Willow laughed. “You know what I mean. I have so much to learn about exposure and editing. That kind of thing.”

“Do you want to do what you’re doing now forever?”

Willow sighed and looked out over the water. “I thought I did. But I think I’d like to launch a lifestyle brand. Curate great products. Use the platform I have now to advertise them in an organic way, while I still have so much reach. I think I might look into it when this thing with Dad is resolved.”

Her fingers tightened around his, and he tugged her to his side gently. “Where is that at right now?”

“We filed paperwork to sue my dad. There’s a young actress who filed against her mom several years ago that set the precedent. Bullying, mismanagement, fraud ... that kind of thing. Basically, Dad schemed with my accountant to exploit me for his own profit and benefit. He’s refusing to deal with me directly, citing unreasonable behaviour when we’ve spoken.
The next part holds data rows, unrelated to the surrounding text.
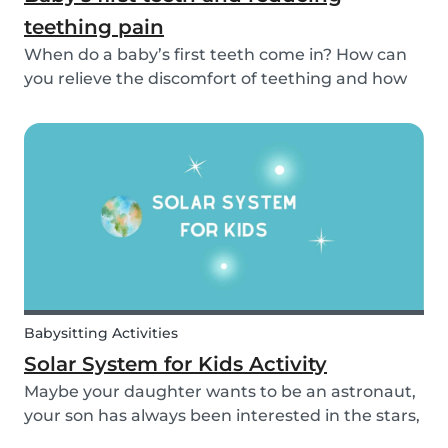
teething pain
When do a baby’s first teeth come in? How can
you relieve the discomfort of teething and how
long does it take for all of a baby’s teeth to come
in? You can read about everything from your
baby’s first teeth until their mouth is totally...
Babysitting Activities
Solar System for Kids Activity
Maybe your daughter wants to be an astronaut,
your son has always been interested in the stars,
or maybe this topic has come up in class and you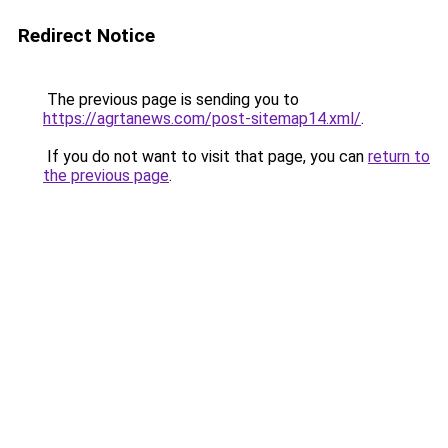
Redirect Notice
The previous page is sending you to
https://agrtanews.com/post-sitemap14.xml/
.
If you do not want to visit that page, you can
return to
the previous page
.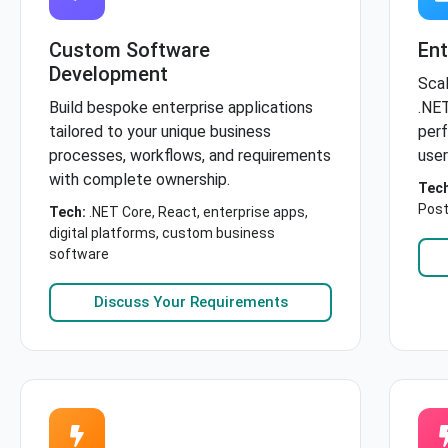
Custom Software
Ent
Development
Scal
Build bespoke enterprise applications
.NET
tailored to your unique business
perf
processes, workflows, and requirements
user
with complete ownership.
Tech
Post
Tech:
.NET Core, React, enterprise apps,
digital platforms, custom business
software
Discuss Your Requirements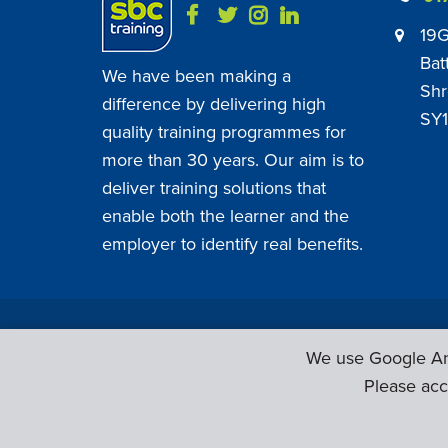
19G
Bat
We have been making a
Shr
difference by delivering high
SY1
quality training programmes for
more than 30 years. Our aim is to
deliver training solutions that
enable both the learner and the
employer to identify real benefits.
SBC Training ©
2026
. All Rights Reserved.
We use Google Ana
Please acc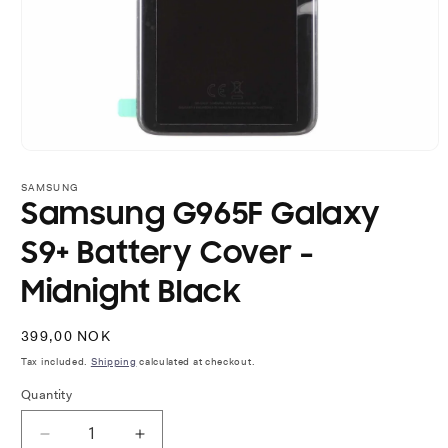
Open
media
1
SAMSUNG
in
Samsung G965F Galaxy
modal
S9+ Battery Cover -
Midnight Black
Regular
399,00 NOK
price
Tax included.
Shipping
calculated at checkout.
Quantity
Decrease
Increase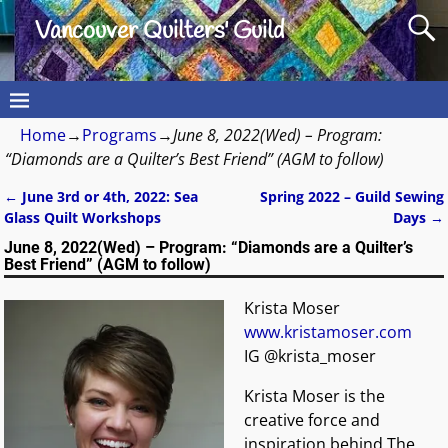
Vancouver Quilters' Guild
Home
→
Programs
→
June 8, 2022(Wed) – Program:
“Diamonds are a Quilter’s Best Friend” (AGM to follow)
←
June 3rd or 4th, 2022: Sea
Spring 2022 – Guild Sewing
Post navigation
Glass Quilt Workshops
Days
→
June 8, 2022(Wed) – Program: “Diamonds are a Quilter’s
Best Friend” (AGM to follow)
Krista Moser
www.kristamoser.com
IG @krista_moser
Krista Moser is the
creative force and
inspiration behind The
It’s lies. But it’s a classic ‘he said, she said’. I’d rather focus on the stuff I can prove.”

“You’re handling it really well,” Luke said. It seemed an understatement. The first night they’d spent together, he’d thought her young. But the more time he spent with her, he realized, she just had preferences when the two of them came together in bed. She liked him to take control. But outside of sex, she had an inner strength he actually admired.

“Don’t be fooled. I have moments when I feel like anxiety is going to swallow me whole and spit me back out again.”

“Yeah. But you get up and get on with shit anyway. Doesn’t it feel like a chore?”

“It does.” She shrugged. “But I’ve been reading these books, lots of them. I have a choice in how I feel about what needs doing. I can get upset, I can cry, I can ask myself, why me? Why can’t I catch a break? Or I can look at whatever it is that needs doing, tell myself I’m capable, that I’ve never let myself down yet, and get on with it. In the end, it gets done, the difference is how I feel while doing it.”

Luke thought about looking after Izabel. “That makes sense. How do you get from one place to another?”

“Mentally?”

“Yeah. Like. How do you switch from one mindset to the other?”

“Honestly? I literally ask myself, out loud, if possible, how do I choose to feel about this? That’s it. If I can’t change it, and it’s gnarly, and it has to get done, I just force myself to choose. To breathe. To relax my shoulders.”

He dropped his own at her words, aware the conversation was close to making him feel emotionally incompetent. “I want to do all that,” he said.

“Just choose, Luke. How often do you look back, specifically at something that was tough that you survived, and think how good it was for you in the long-term? How much it taught you? How much better you know yourself now?”

He was still noodling her words hours later when they climbed into a taxi to take them back to the hotel. Was it possible to choose how you felt? It felt like his feelings had always chosen him. Or maybe it was just the way he was looking at the circumstances of his life. The creep of panic rose in his throat, and he opened the taxi window wide.

“Are you okay?” Willow asked.

“Yeah, good. Why?” He forced the words out, over the panic. He breathed like Ben had said. Five in. Five out.

“Your hand just went clammy and you look a little grey.”

Yeah. No. He was not having a panic attack in front of Willow. “Maybe a little carsick. I don’t like traveling in the back of the car.”

“Oh, do you want to stop and get in the front? I don’t mind sitting back here by myself.”

The hotel came into view around the bend. “No. No. I’m good.”

He paid the taxi driver and then hurried them both up to the room. Once inside, he led her to the bed. “Get comfortable. I’ll just need a minute in the bathroom.”

“Take your time,” Willow said, concern lacing her words. “Why don’t you take one of the waters with you, just in case?”

He grabbed one and placed it on the counter in the bathroom before locking the bathroom door and sliding down against it.

Why couldn’t he look back at what had happened in his life without freaking out? Why couldn’t he think about changing the way he viewed the world without spinning out of control?

When he felt like he had his legs beneath him again, he stripped and stepped beneath the shower, turning the taps until it was ice cold. The frigid water chased away the remnants of his panic attack. Once he had a towel tucked around his waist, he brushed his teeth and studied his own reflection.

What was it his father had said?

Still waters run deep.

That’s how he’d been until his father’s death. Then, he’d fought. He’d been out of control. If the band went out for a night, he’d fight. Shit, he’d fought everything. What had happened to his dad. To his mum. Matt and Iz getting together. It was like he expected everything to be hard. Was that all he was doing now? Fighting something.